### GOAL OF THE EXERCISE
Word for word, reproduce each of the entries.

--- PROVIDED DATA Enclosed Below ---

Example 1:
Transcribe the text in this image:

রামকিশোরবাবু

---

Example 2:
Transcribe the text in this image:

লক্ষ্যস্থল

--- End of Enclosed PROVIDED DATA ---

### REPLY
Example 1:
Transcribe the text in this image:

রামকিশোরবাবু

---

Example 2:
Transcribe the text in this image:

লক্ষ্যস্থল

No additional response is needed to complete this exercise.